Wind Power Projects

Montana State University

By Michael Becker, MSU News Service

BOZEMAN – Montana State University is now home to a working wind turbine, thanks to a crew of students, faculty, staff and volunteers who hoisted the 50-foot-tall tower into place.

The turbine stands in a field just off Fifth Avenue on the southeast side of MSU. The crew worked through snow and cold weather for three days to install the turbine, said Robb Larson, who heads MSU's Wind Applications Center and was in charge of the installation.

"This site, although not the greatest wind resource, is the best possible location for the turbine," Larson said, pointing at the engineering buildings only two blocks away. With the turbine so close by, students will be able visit and conduct research at the site, he said.

The turbine is part of the Montana Wind for Schools program, which will install four similar turbines at schools in Cascade, Fairfield, Livingston and Stanford in the coming weeks. Students will use the turbines in lessons about alternative energy.

The MSU turbine and its four siblings were funded by about $60,000 in grants from Northwestern Energy and the Montana Department of Environmental Quality.

The turbines are meant to get people in rural towns and at MSU talking and learning about wind energy, said Sean Micken, project coordinator for Western Community Energy, the company contracted to install the Wind for Schools turbines in Montana. "It's extremely important to engage young people and rural communities in discussions about energy because those are the people who will really be impacted by wind development," Micken said.

The Department of Energy (DOE) expects wind to provide 20 percent of the country's electricity by 2030. The department estimates that, between now and then, Montana's wind industry could increase its capacity from 166 to 10,000 megawatts – enough to power about 2.5 million homes. DOE chose MSU to be the home of Montana's new Wind Applications Center, which helps teach the public about wind energy and brings wind topics into engineering classes for MSU students.

Cole Young, a senior majoring in mechanical engineering technology, helped install the turbine on Monday. The Ekalaka, Mont., native is already enrolled in Larson's alternative energy class and said the turbine will also be the focus of his capstone project: a system to monitor the weather at the turbine site and make that information available to the public via the Internet.

The turbine stands as tall as a light pole. Its 12-foot diameter blades operate at 45 decibels –about as loud as someone whispering. In all, the turbine will produce 1.9 kilowatts, "enough to run a hair dryer, toaster and microwave, but not at the same time... and on a windy day," Larson said.

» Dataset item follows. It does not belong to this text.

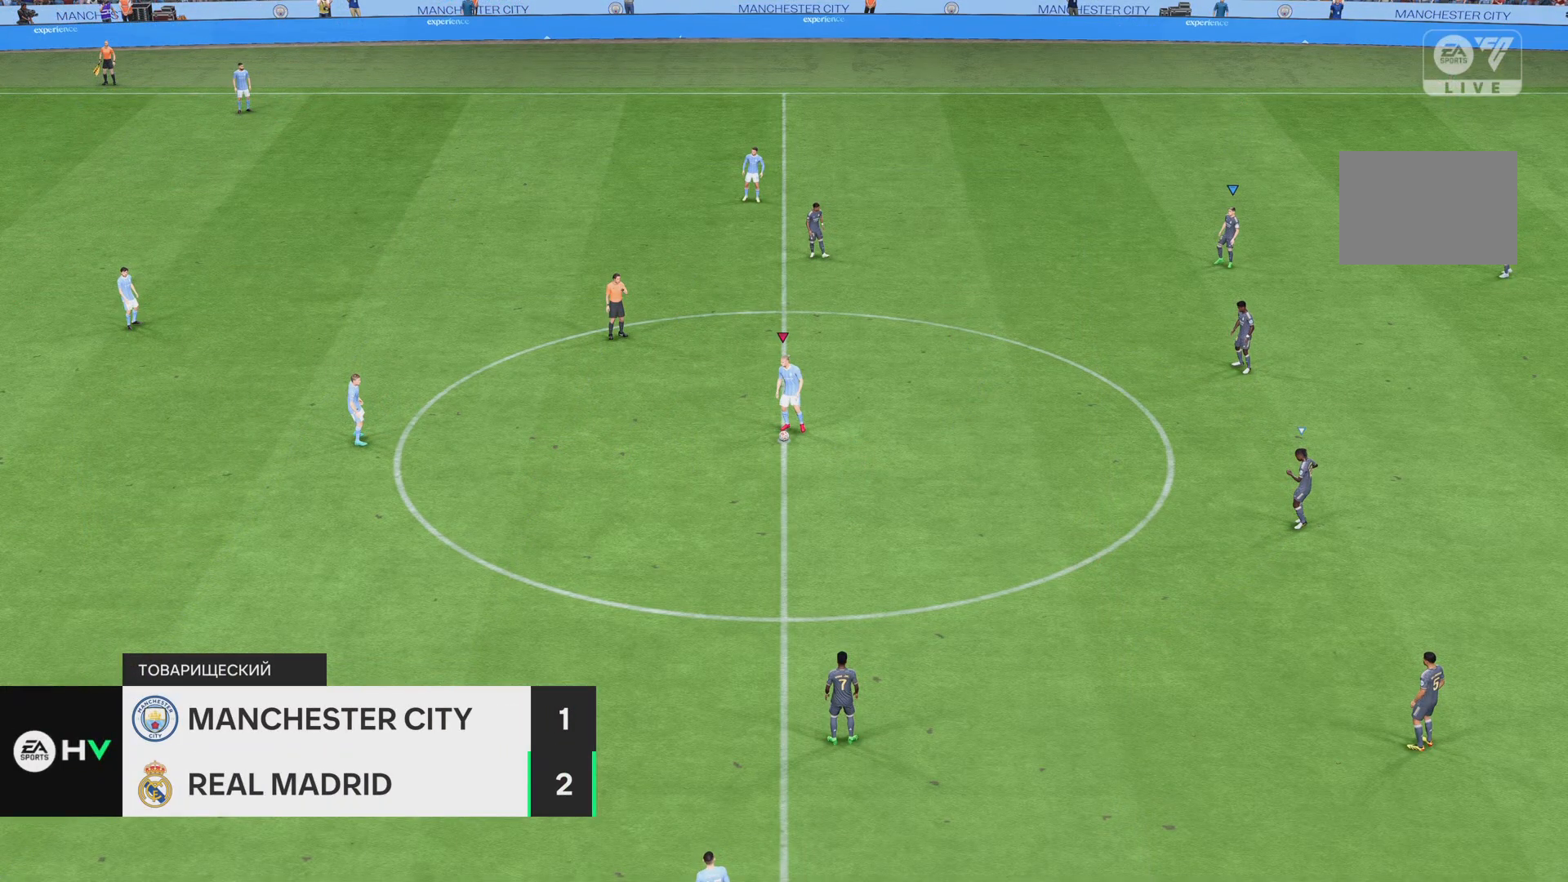
{"buttons": [], "left_stick": "center", "right_stick": "center", "events": [[66, "CROSS", "up"]]}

Larson knows that the turbine will not put much of a dent in the university's power bill – some buildings use light bulbs that need 500 watts, a third of what the turbine can generate – but he hopes that the machine will get more people talking about wind and other alternate energy sources. Micken agreed that getting people to see that wind power is a real, working option is the most important step right now. "It's not some futuristic dream," Micken said. "It's magnets and copper, not rocket science."